Terdapatnya keyakinan
bahwa semua jasa yang diperoleh dari akuntan diberikan dengan standar kinerja
tertinggi.
·
Kepercayaan
Pemakai jasa akuntan harus
dapat merasa yakin bahwa terdapat kerangka etika profesional yang melandasi
pemberian jasa oleh akuntan.
Kode Etik
Ikatan Akuntan Indonesia terdiri dari tiga bagian:
·
Prinsip Etika,
·
Aturan Etika, dan
·
Interpretasi Aturan
Etika.
Prinsip Etika memberikan kerangka dasar bagi Aturan
Etika, yang mengatur pelaksanaan pemberian jasa profesional oleh anggota.
Prinsip Etika disahkan oleh Kongres dan berlaku bagi seluruh anggota, sedangkan
Aturan Etika disahkan oleh Rapat Anggota Himpunan dan hanya mengikat anggota
Himpunan yang bersangkutan. Interpretasi Aturan Etika merupakan interpretasi
yang dikeluarkan oleh Badan yang dibentuk oleh Himpunan setelah memperhatikan
tanggapan dari anggota, dan pihak-pihak berkepentingan lainnya, sebagai panduan
dalam penerapan Aturan Etika, tanpa dimaksudkan untuk membatasi lingkup dan
penerapannya. Pernyataan Etika Profesi yang berlaku saat ini dapat dipakai
sebagai Interpretasi dan atau Aturan Etika sampai dikeluarkannya aturan dan
interpretasi baru untuk menggantikannya.
Setiap profesi yang menyediakan jasanya kepada masyarakat
memerlukan kepercayaan dari masyarakat yang dilayaninya. Kepercayaan masyarakat
terhadap mutu jasa akuntan publik akan menjadi lebih tinggi, jika profesi
tersebut menerapkan standar mutu tinggi terhadap pelaksanaan pekerjaan
profesional yang dilakukan oleh anggota profesinya. Aturan Etika Kompartemen
Akuntan Publik merupakan etika profesional bagi akuntan yang berpraktik sebagai
akuntan publik Indonesia. Aturan Etika Kompartemen Akuntan Publik bersumber
dari Prinsip Etika yang ditetapkan oleh Ikatan Akuntan Indonesia.

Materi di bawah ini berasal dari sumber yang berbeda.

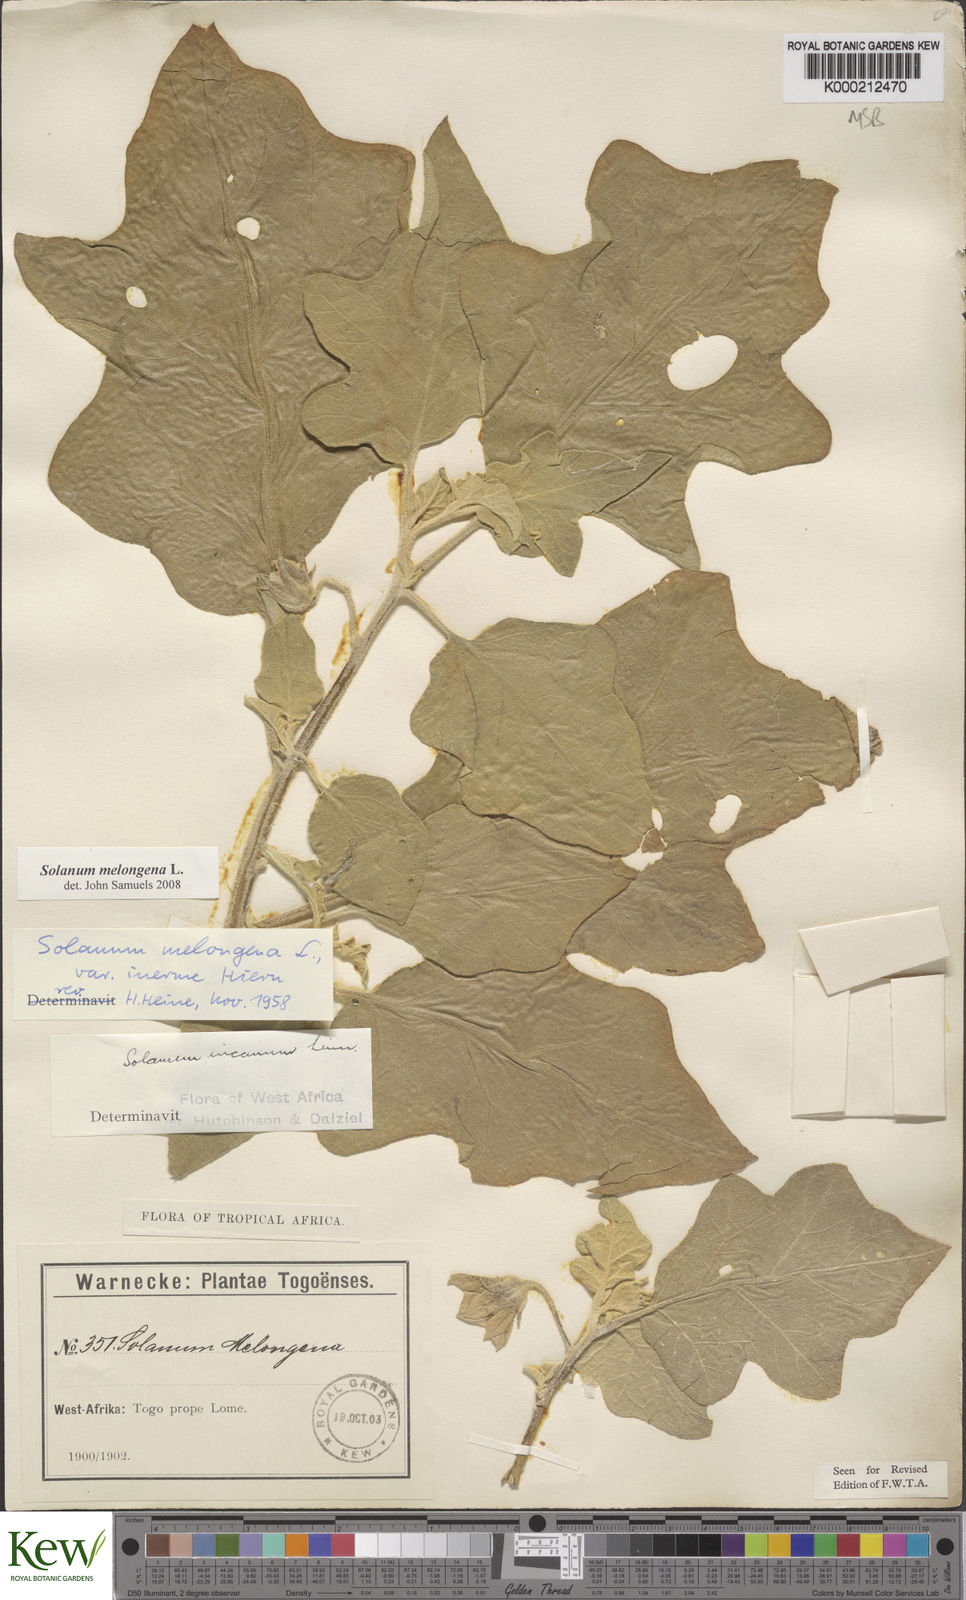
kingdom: Plantae
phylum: Tracheophyta
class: Magnoliopsida
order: Solanales
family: Solanaceae
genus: Solanum
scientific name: Solanum melongena
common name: Eggplant
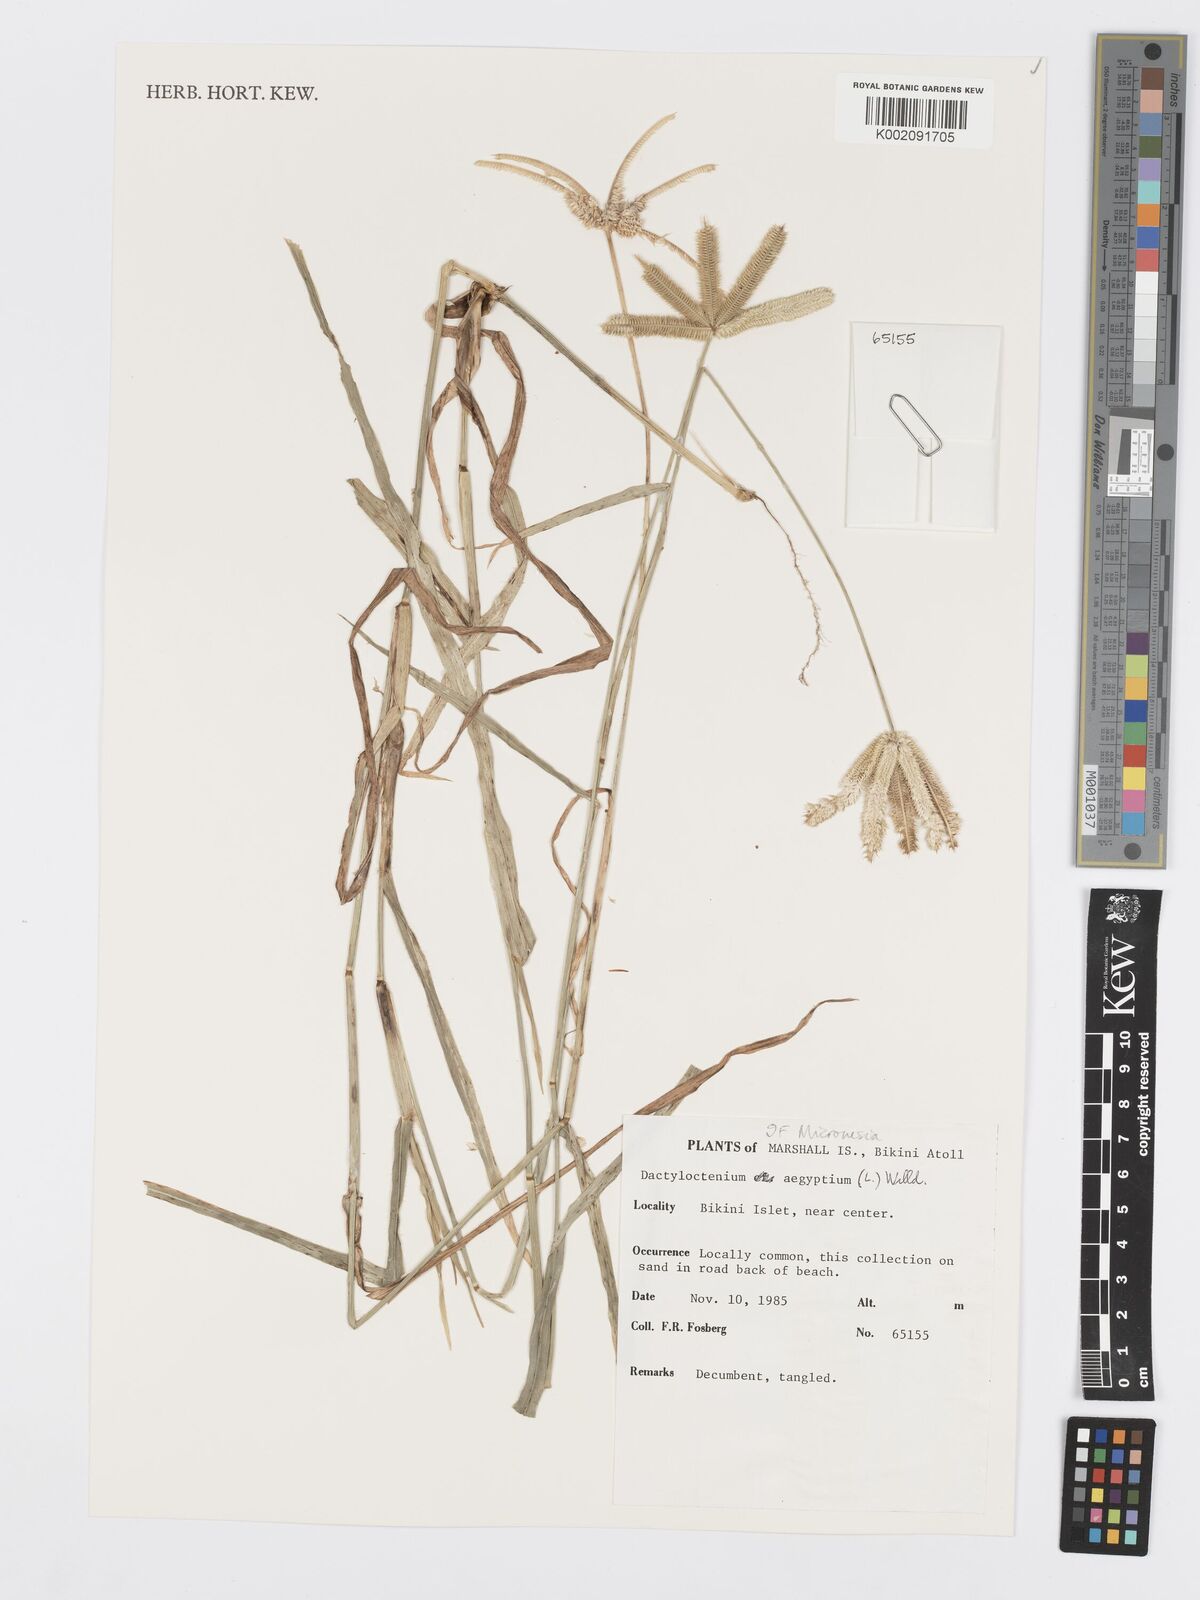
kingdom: Plantae
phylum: Tracheophyta
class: Liliopsida
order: Poales
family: Poaceae
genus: Dactyloctenium
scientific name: Dactyloctenium aegyptium
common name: Egyptian grass
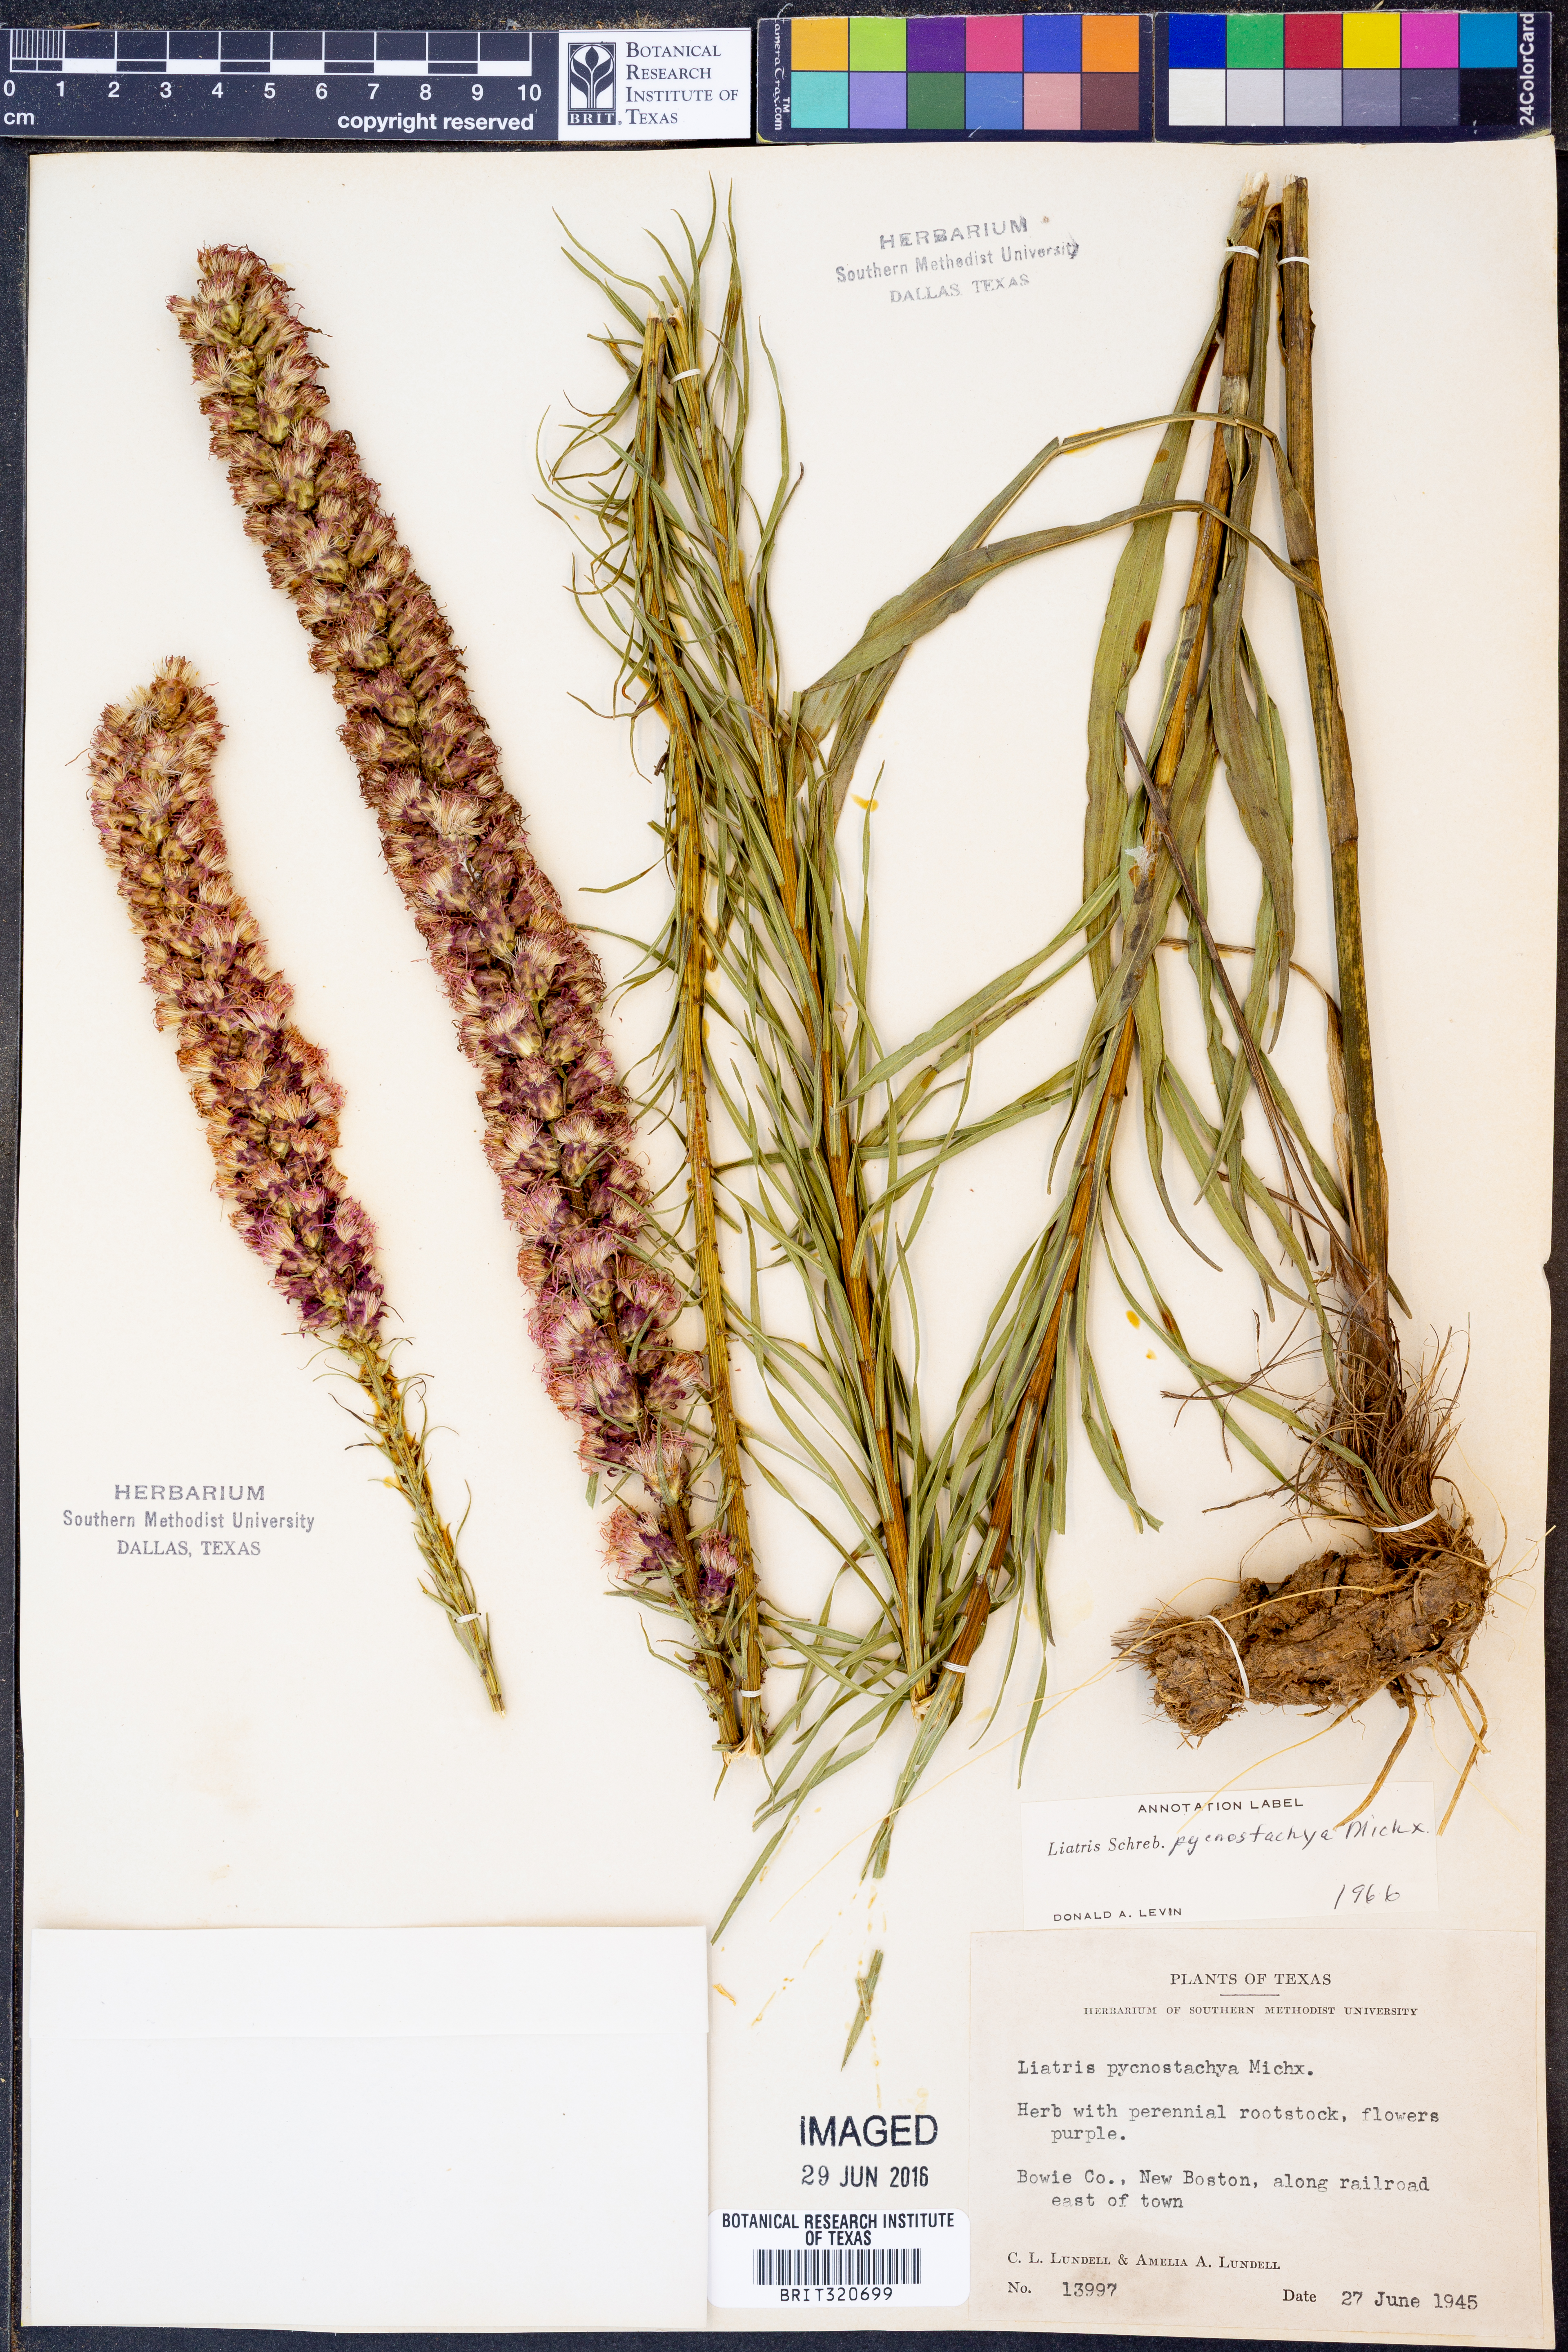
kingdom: Plantae
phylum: Tracheophyta
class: Magnoliopsida
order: Asterales
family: Asteraceae
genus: Liatris
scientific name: Liatris pycnostachya
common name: Cattail gayfeather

Dalam
konggresnya tahun 1973, Ikatan Akuntan Indonesia (IAI) untuk pertama kalinya
menetapkan kode etik bagi profesi akuntan Indonesia, kemudian disempurnakan
dalam konggres IAI tahun 1981, 1986,1994, dan terakhir tahun 1998. Etika
profesional yang dikeluarkan oleh Ikatan Akuntan Indonesia dalam kongresnya
tahun 1998 diberi nama Kode Etik Ikatan Akuntan Indonesia.
Akuntan publik adalah akuntan yang berpraktik dalam
kantor akuntan publik, yang menyediakan berbagai jenis jasa yang diatur dalam
Standar Profesional Akuntan Publik, yaitu auditing, atestasi, akuntansi dan
review, dan jasa konsultansi. Auditor independen adalah akuntan publik yang
melaksanakan penugasan audit atas laporan keuangan historis yang menyediakan
jasa audit atas dasar standar auditing yang tercantum dalam Standar Profesional
Akuntan Publik. Kode Etik Ikatan Akuntan Indonesia dijabarkan ke dalam Etika
Kompartemen Akuntan Publik untuk mengatur perilaku akuntan yang menjadi anggota
IAI yang berpraktik dalam profesi akuntan publik.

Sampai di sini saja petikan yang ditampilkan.